Document section:
********************

But I digress. There’s one lovely looking job at a publishing company that I’m actually very fond of, and obviously I probably won’t get that one, but reading that job description was sort of like a gateway drug into ‘don’t worry about your career plans changing again this close to graduation. Everything will work out just fine!’… so you know what? I’m not worrying. I’m doing other, more productive things than that- like having a tea party!
It was a glorious time- we tried to be ladylike and talk about things that ladies at tea parties talked about, but eventually we just hung out and giggled over how awesome it is to have tea parties. Emma is blogging about it from her point of view, and with additional pictures, so you can check that out if you like.
We had apple scones, and lemon bars, and the hostesses (Emma and I) poured the tea, as is proper, and there was cream and sugar, which turned out not to be bad additions to tea at all, and we all had a generally lovely time. Emma even brought out her hipster doll, Henry, for some show and tell.
Also, my tea pot polished up to a brilliantly shiny silver- except in the spots where the tarnish wore all the way through the silver plating. I’m kind of okay with it though- that doesn’t stop it from being a really awesome teapot!

********************

Dataset extract:

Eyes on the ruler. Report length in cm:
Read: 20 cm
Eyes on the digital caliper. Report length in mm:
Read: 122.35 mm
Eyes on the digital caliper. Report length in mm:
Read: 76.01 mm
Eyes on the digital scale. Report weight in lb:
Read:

********************

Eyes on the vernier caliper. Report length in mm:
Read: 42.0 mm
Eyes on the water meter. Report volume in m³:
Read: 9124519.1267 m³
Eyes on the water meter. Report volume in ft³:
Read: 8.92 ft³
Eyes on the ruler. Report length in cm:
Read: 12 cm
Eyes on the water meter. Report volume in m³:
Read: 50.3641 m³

********************

Problems and tasks:
(a) From the tea party post, list every food or drink mentioned as part of the tea party.
(b) Translate this sentence from the tea party post into Spanish: "Emma even brought out her hipster doll, Henry, for some show and tell."
(c) Return the part of the tea party post that begins at the words "Also, my tea" and stops after the words "really awesome teapot!".

Task-by-task outputs:
(a) apple scones, lemon bars, tea, cream, sugar

(b) Emma incluso sacó a su muñeco hipster, Henry, para mostrarlo y hablar de él.

(c)
Also, my tea pot polished up to a brilliantly shiny silver- except in the spots where the tarnish wore all the way through the silver plating. I’m kind of okay with it though- that doesn’t stop it from being a really awesome teapot!